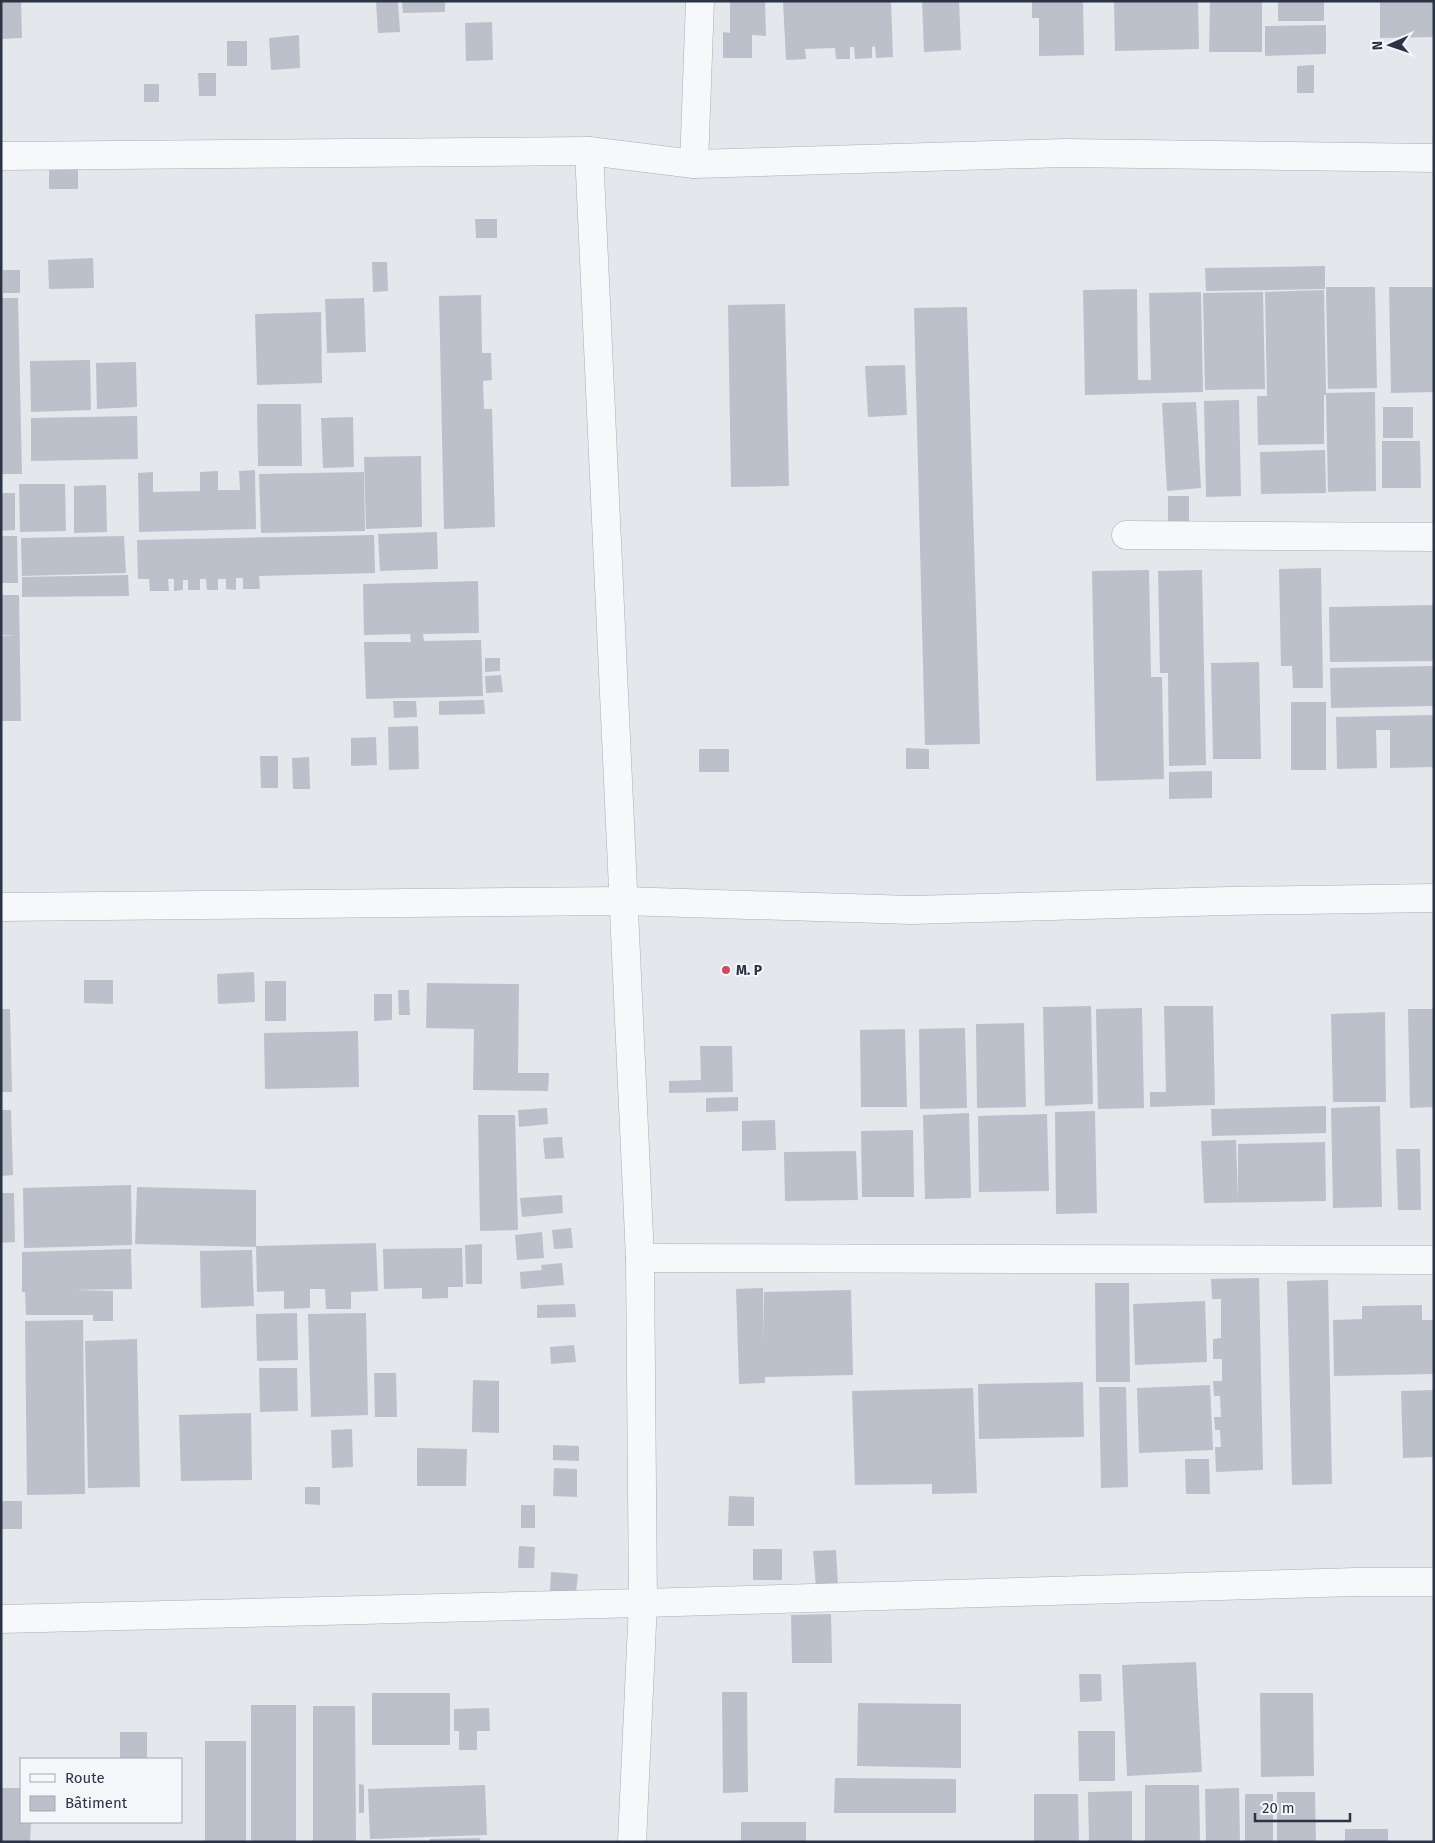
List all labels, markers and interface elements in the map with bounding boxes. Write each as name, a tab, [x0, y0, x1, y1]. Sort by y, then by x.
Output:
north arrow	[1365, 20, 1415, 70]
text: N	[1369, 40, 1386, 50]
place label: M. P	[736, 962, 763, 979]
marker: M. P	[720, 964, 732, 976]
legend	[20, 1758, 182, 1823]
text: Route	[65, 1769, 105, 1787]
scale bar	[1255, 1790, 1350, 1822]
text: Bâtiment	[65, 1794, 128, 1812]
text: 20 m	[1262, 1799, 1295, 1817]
════════
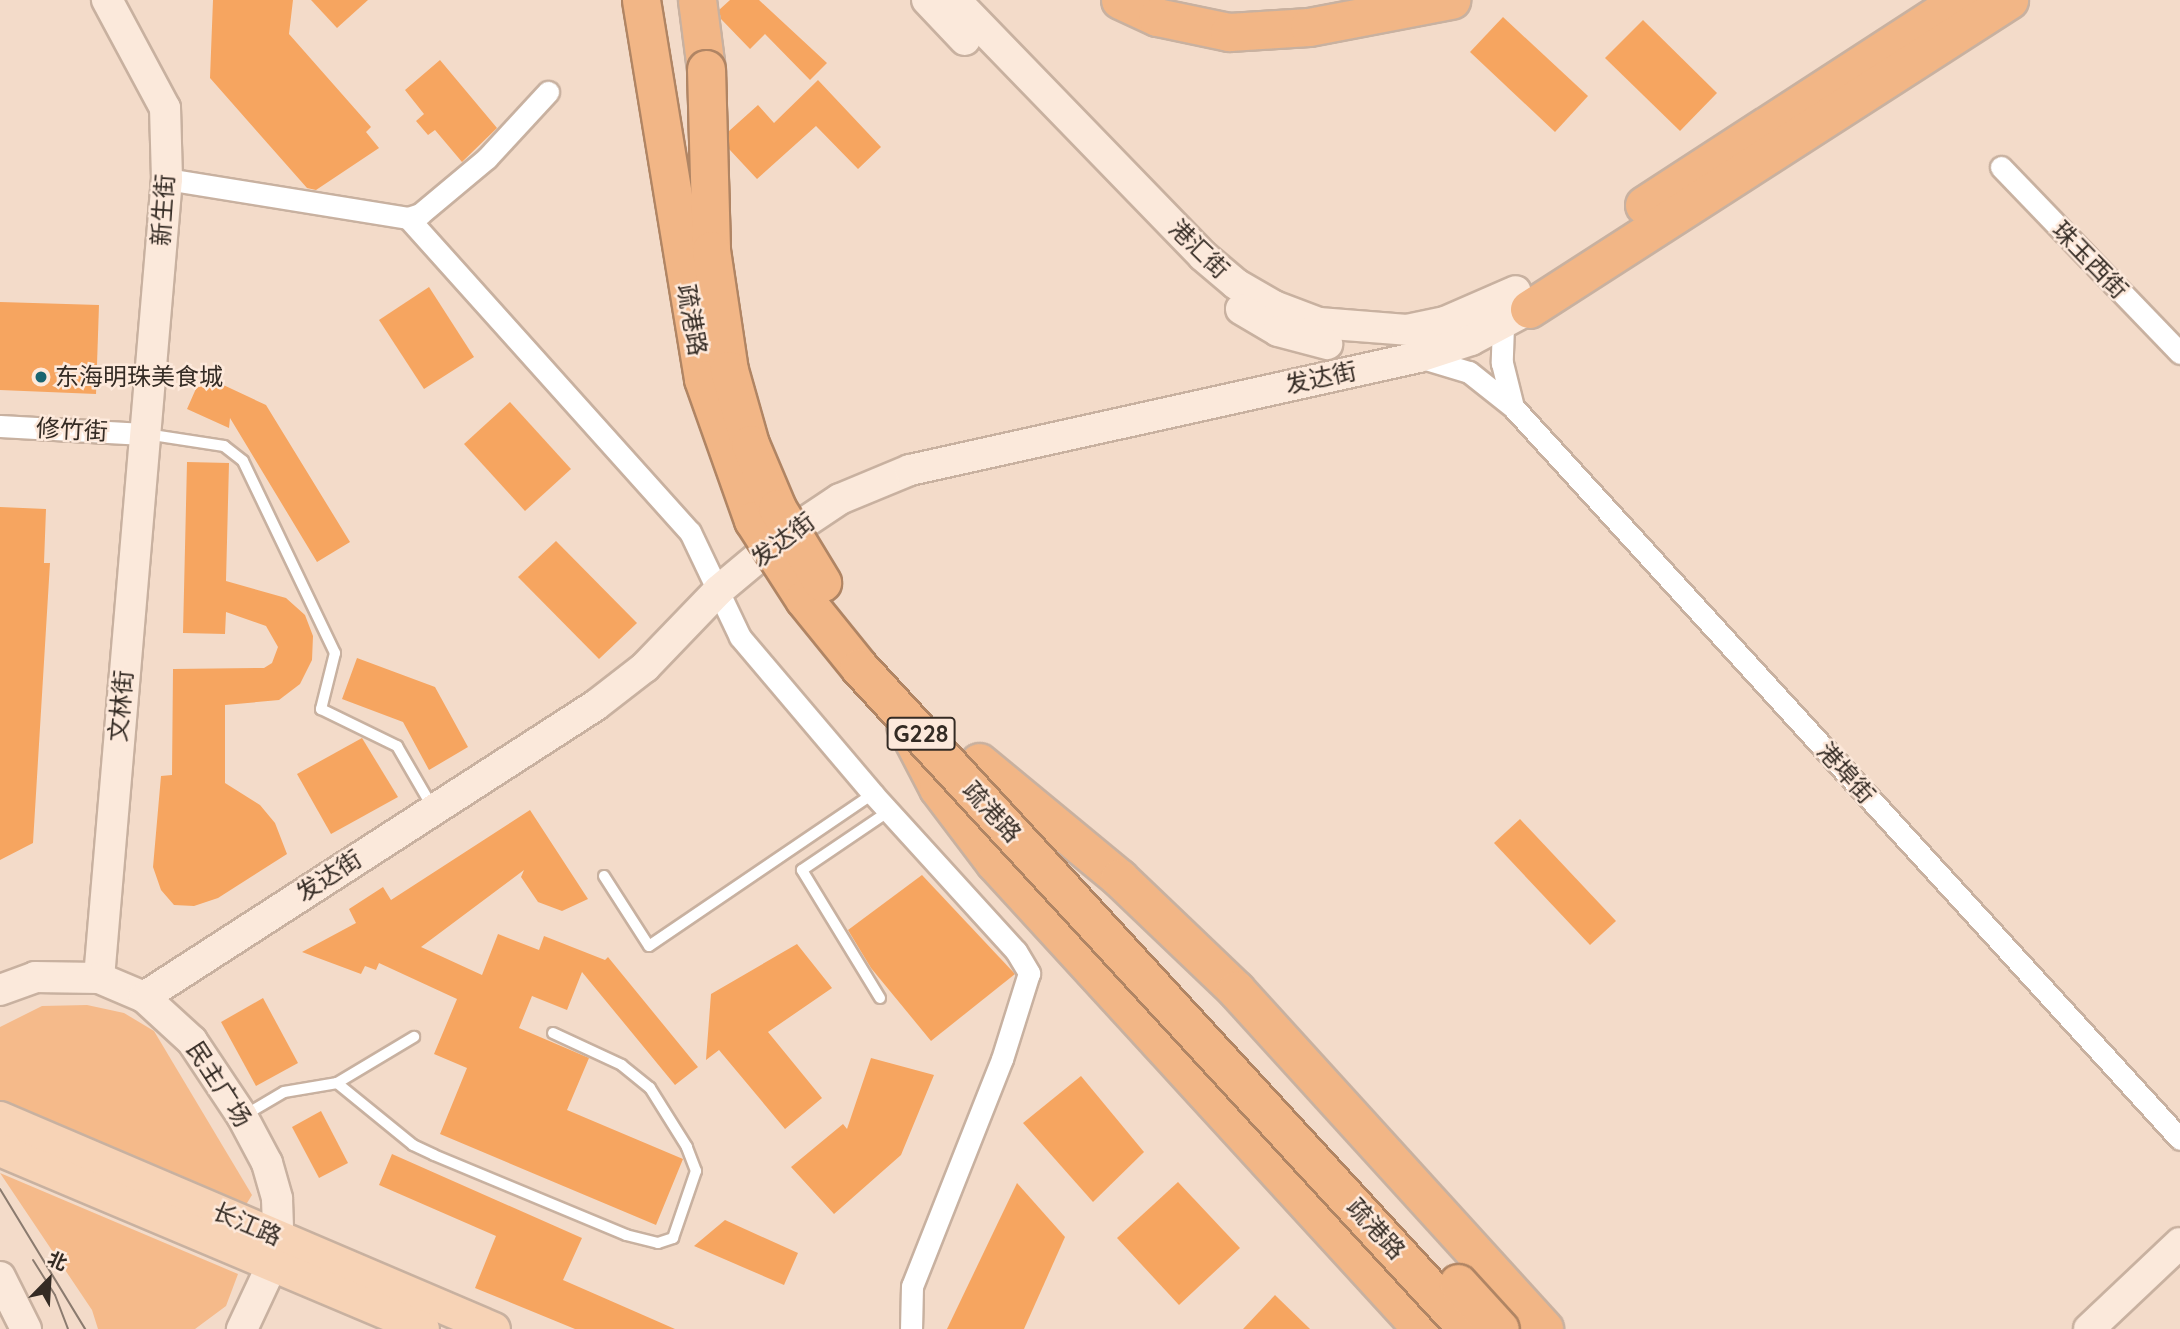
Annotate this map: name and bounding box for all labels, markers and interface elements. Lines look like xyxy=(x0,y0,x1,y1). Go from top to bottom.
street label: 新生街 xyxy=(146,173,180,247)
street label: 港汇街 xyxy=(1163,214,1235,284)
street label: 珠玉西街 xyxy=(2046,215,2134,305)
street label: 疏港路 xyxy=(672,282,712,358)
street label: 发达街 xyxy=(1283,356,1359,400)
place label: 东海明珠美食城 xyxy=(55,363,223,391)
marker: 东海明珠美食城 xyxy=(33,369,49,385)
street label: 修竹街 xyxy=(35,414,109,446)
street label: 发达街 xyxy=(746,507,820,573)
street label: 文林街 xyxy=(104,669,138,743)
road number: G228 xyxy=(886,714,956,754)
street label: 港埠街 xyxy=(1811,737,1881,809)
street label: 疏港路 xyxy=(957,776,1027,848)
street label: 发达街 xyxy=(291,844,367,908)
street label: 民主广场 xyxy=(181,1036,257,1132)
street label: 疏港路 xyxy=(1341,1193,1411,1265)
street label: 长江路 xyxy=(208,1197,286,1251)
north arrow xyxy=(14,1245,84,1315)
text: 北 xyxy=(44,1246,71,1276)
════════
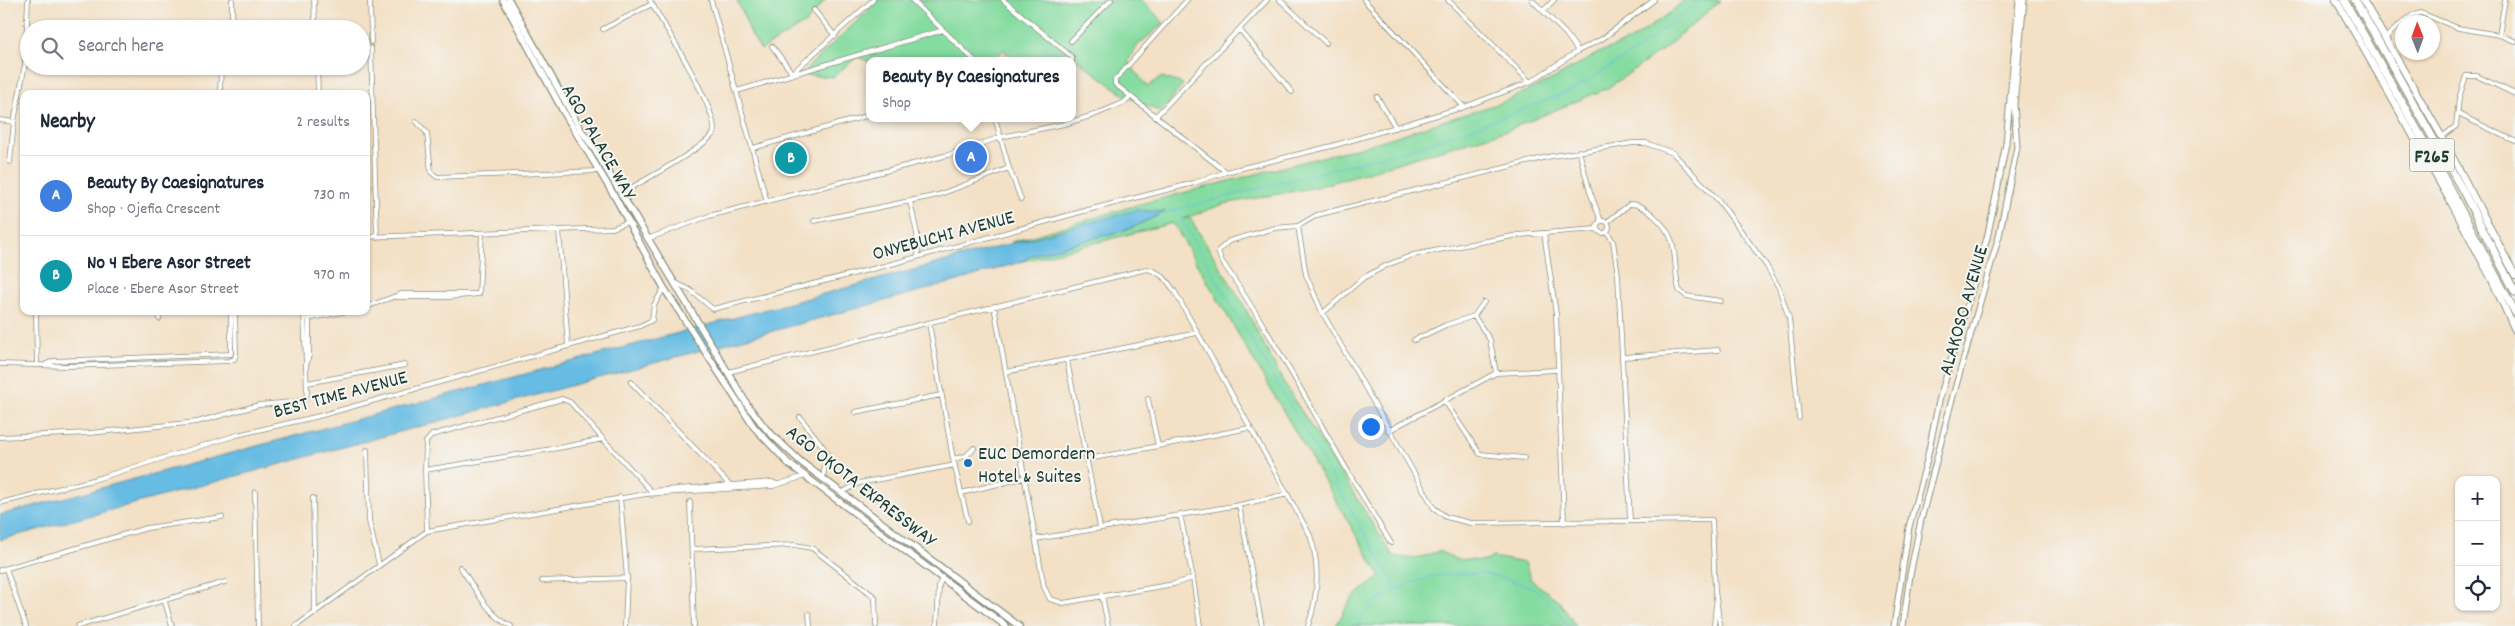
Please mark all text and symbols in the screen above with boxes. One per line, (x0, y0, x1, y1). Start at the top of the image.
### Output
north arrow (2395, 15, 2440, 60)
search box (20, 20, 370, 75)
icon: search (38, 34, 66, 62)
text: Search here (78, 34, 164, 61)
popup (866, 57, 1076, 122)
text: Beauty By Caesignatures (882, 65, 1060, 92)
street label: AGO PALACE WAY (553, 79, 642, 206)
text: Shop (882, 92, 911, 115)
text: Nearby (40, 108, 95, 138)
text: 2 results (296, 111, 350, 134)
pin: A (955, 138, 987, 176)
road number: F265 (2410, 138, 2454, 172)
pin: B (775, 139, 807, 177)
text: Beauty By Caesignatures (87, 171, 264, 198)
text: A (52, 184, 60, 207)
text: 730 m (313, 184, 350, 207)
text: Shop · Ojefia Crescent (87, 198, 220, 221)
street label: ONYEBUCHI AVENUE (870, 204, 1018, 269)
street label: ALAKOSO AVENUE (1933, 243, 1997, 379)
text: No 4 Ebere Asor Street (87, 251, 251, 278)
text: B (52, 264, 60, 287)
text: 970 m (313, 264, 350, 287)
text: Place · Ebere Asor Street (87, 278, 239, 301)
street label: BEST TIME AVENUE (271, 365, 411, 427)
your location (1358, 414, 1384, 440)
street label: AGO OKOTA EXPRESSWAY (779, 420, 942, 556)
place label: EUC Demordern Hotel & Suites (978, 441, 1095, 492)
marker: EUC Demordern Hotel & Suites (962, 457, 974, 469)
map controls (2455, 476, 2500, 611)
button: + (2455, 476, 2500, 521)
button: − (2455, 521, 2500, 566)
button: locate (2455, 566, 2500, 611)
════════
*Action item*
Every line of the entries above that includes "with" should be copied.

*Task result*
List all labels, markers and interface elements in the map with bounding boxes. Write each as name, a tab, [x0, y0, x1, y1]. Sort by y, then by x.
Please mark all text and symbols in the screen above with boxes. One per line, (x0, y0, x1, y1). Start at the top of the image.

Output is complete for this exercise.